> _Data provided_
::::

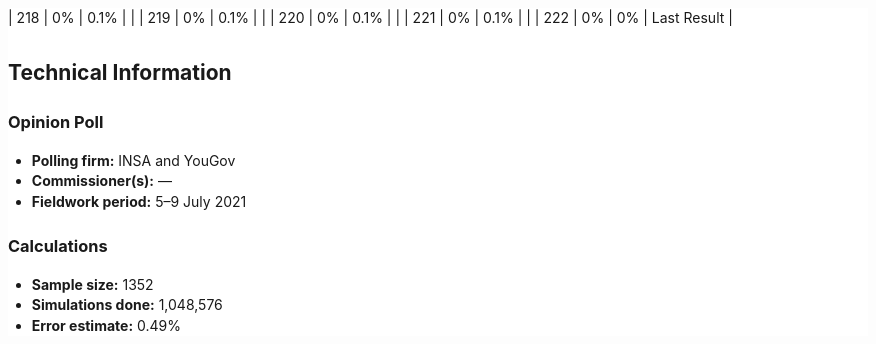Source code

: | 218 | 0% | 0.1% |  |
| 219 | 0% | 0.1% |  |
| 220 | 0% | 0.1% |  |
| 221 | 0% | 0.1% |  |
| 222 | 0% | 0% | Last Result |


## Technical Information

### Opinion Poll

+ **Polling firm:** INSA and YouGov
+ **Commissioner(s):** —
+ **Fieldwork period:** 5–9 July 2021

### Calculations

+ **Sample size:** 1352
+ **Simulations done:** 1,048,576
+ **Error estimate:** 0.49%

::::

> _Exercise goal_
All lines from the one containing "221 | 0% | 0.1%" through the end of the listing above are to be restated word for word, and no others.

> _Written answer_
| 221 | 0% | 0.1% |  |
| 222 | 0% | 0% | Last Result |


## Technical Information

### Opinion Poll

+ **Polling firm:** INSA and YouGov
+ **Commissioner(s):** —
+ **Fieldwork period:** 5–9 July 2021

### Calculations

+ **Sample size:** 1352
+ **Simulations done:** 1,048,576
+ **Error estimate:** 0.49%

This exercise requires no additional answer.